> EXERCISE DETAILS:
What follows is a listing; repeat exactly, and only, its lines from the one holding "right elbow: (432, 544)" through the last, leaving any pictures out.
** DATASET EXCERPTS follows **
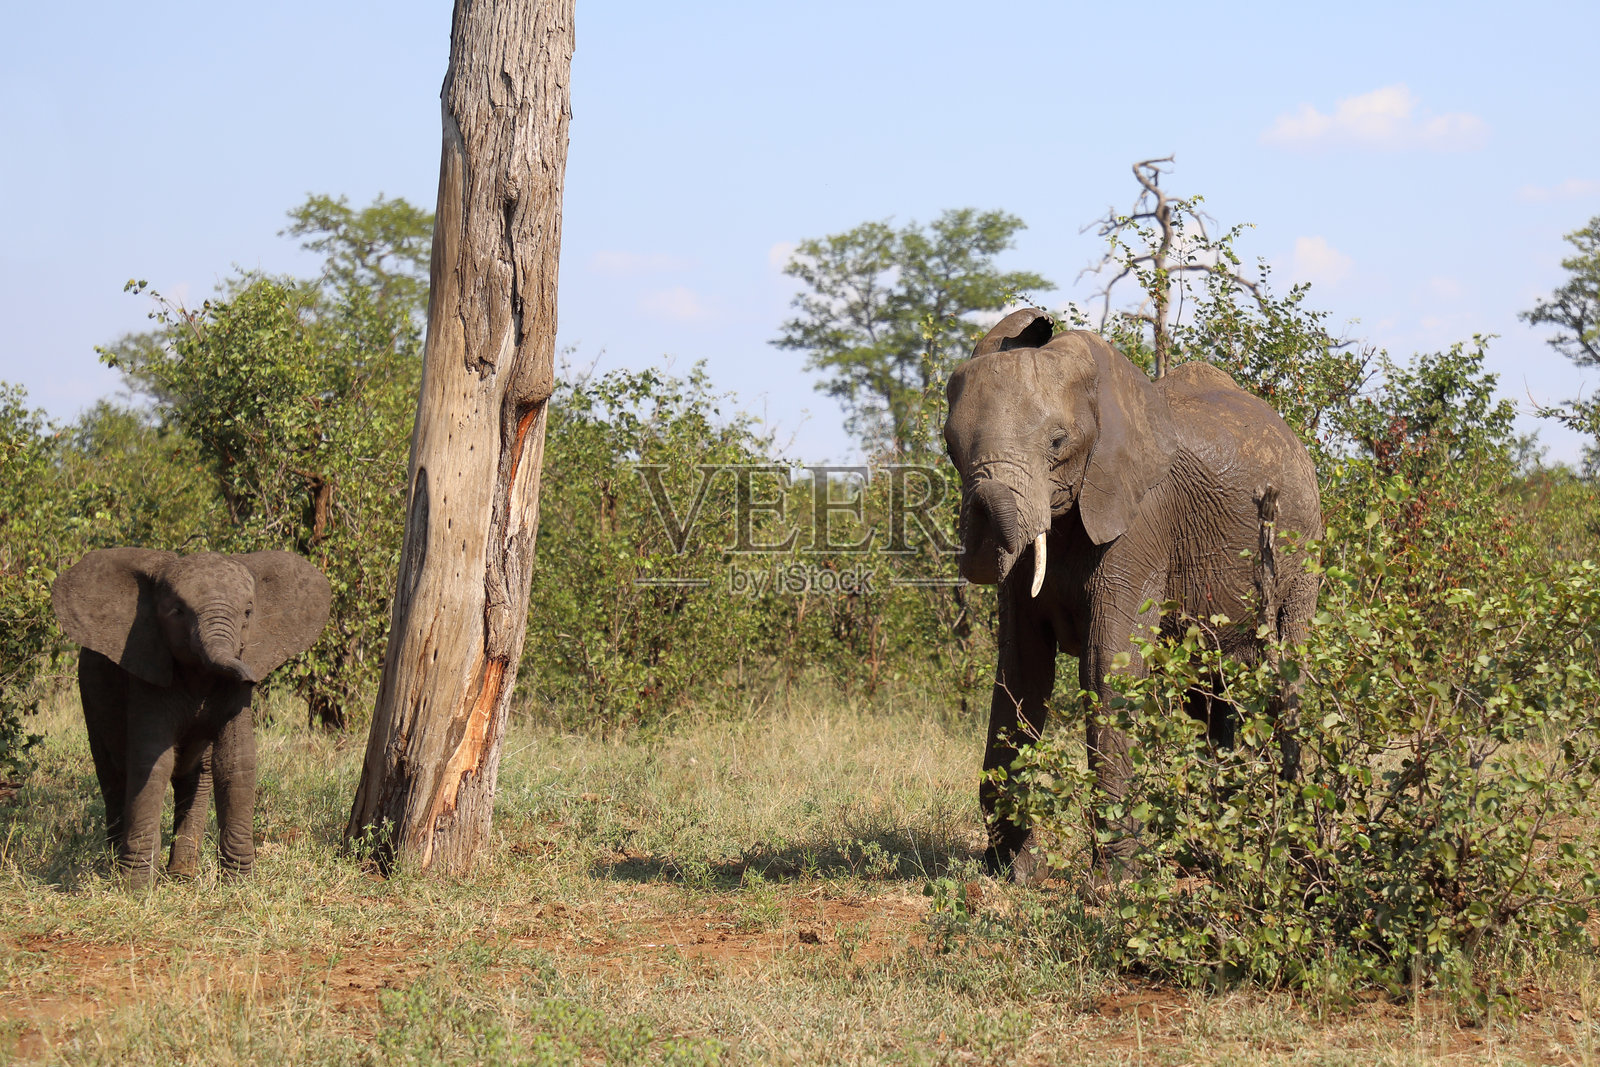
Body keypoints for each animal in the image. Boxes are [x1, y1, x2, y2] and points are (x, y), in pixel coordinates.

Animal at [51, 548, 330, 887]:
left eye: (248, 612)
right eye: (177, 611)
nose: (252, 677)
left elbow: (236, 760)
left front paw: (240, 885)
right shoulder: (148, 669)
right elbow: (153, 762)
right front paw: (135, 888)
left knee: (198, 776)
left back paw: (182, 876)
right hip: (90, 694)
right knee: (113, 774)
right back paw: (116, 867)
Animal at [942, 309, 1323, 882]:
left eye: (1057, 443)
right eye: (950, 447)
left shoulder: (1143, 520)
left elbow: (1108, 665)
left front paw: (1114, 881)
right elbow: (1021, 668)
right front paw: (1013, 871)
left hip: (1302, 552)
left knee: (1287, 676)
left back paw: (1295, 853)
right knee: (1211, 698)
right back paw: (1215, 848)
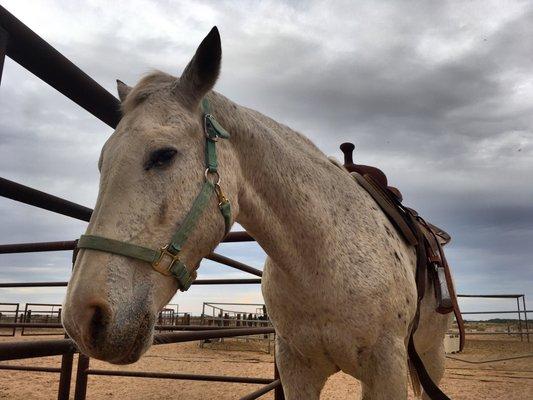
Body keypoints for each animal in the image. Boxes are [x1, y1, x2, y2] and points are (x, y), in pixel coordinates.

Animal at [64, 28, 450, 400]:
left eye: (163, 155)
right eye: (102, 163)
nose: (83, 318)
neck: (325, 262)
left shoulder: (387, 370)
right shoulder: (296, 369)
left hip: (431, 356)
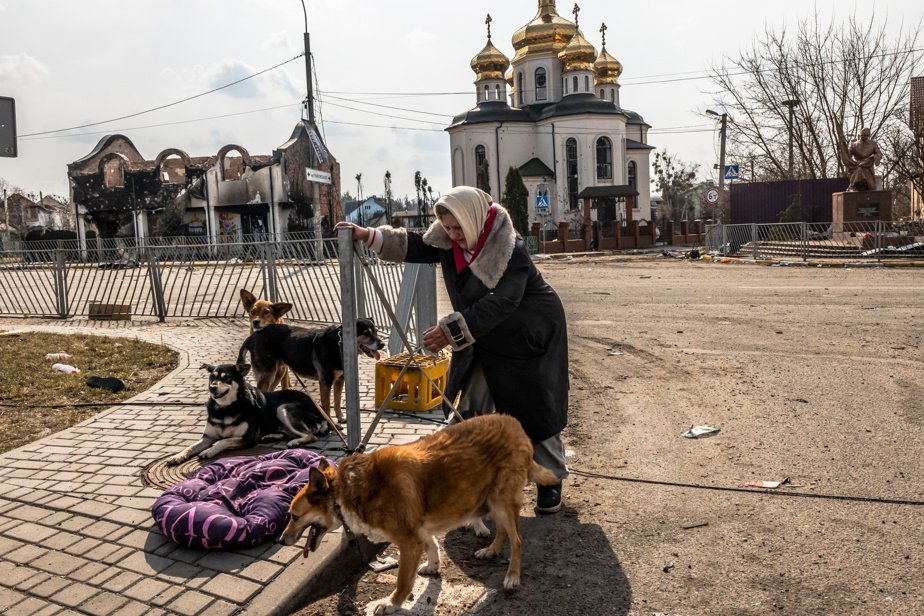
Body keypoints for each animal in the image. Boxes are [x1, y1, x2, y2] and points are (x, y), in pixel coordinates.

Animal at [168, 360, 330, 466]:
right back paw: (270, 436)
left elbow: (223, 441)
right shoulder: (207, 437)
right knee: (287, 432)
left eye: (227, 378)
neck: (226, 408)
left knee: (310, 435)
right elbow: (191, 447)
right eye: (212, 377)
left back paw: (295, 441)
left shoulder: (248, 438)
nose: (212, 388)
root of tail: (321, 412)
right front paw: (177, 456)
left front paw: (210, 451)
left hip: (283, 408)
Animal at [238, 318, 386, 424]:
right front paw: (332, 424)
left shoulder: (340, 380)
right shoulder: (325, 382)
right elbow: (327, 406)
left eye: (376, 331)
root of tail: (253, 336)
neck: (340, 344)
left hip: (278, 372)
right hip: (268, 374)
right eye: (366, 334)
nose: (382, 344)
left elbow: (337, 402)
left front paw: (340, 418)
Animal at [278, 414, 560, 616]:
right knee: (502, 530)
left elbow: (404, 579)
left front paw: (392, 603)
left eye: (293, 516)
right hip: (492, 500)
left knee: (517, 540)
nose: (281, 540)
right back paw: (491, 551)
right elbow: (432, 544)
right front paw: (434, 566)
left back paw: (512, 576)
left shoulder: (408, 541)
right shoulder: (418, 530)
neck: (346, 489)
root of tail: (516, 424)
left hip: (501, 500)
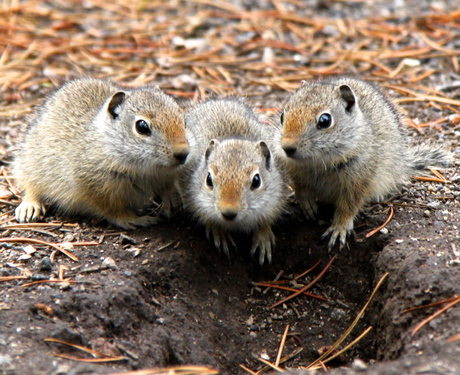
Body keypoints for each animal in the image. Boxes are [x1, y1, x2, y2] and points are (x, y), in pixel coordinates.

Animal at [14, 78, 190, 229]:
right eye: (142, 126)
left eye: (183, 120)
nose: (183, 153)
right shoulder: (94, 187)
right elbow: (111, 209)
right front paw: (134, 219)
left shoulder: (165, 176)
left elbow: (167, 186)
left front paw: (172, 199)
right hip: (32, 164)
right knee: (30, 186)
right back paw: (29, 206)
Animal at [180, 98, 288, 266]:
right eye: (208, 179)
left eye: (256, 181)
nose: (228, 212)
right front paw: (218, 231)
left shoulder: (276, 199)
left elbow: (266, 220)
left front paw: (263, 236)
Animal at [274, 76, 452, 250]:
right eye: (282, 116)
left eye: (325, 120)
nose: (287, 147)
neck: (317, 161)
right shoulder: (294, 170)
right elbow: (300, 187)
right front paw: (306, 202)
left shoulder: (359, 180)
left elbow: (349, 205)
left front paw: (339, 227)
** End of DATASET EXCERPTS **
> REPLY:
right elbow: (432, 544)
right front paw: (434, 566)
left back paw: (512, 576)
left shoulder: (408, 541)
right shoulder: (418, 530)
neck: (346, 489)
root of tail: (516, 424)
left hip: (501, 500)
Body keypoints for each animal in the image. Boxes are [x1, y1, x2, y2] and points are (x, y), in pixel coordinates.

Animal at [14, 78, 190, 229]:
right eye: (142, 126)
left eye: (183, 120)
nose: (183, 153)
right shoulder: (94, 187)
right elbow: (111, 209)
right front paw: (134, 219)
left shoulder: (165, 176)
left elbow: (167, 186)
left front paw: (172, 199)
right hip: (32, 164)
right knee: (30, 186)
right back paw: (29, 206)
Animal at [180, 98, 288, 266]:
right eye: (208, 179)
left eye: (256, 181)
nose: (228, 212)
right front paw: (218, 231)
left shoulder: (276, 199)
left elbow: (266, 220)
left front paw: (263, 236)
Animal at [274, 76, 452, 250]:
right eye: (282, 116)
left eye: (325, 120)
nose: (287, 147)
neck: (317, 161)
right shoulder: (294, 170)
right elbow: (300, 187)
right front paw: (306, 202)
left shoulder: (359, 180)
left elbow: (349, 205)
left front paw: (339, 227)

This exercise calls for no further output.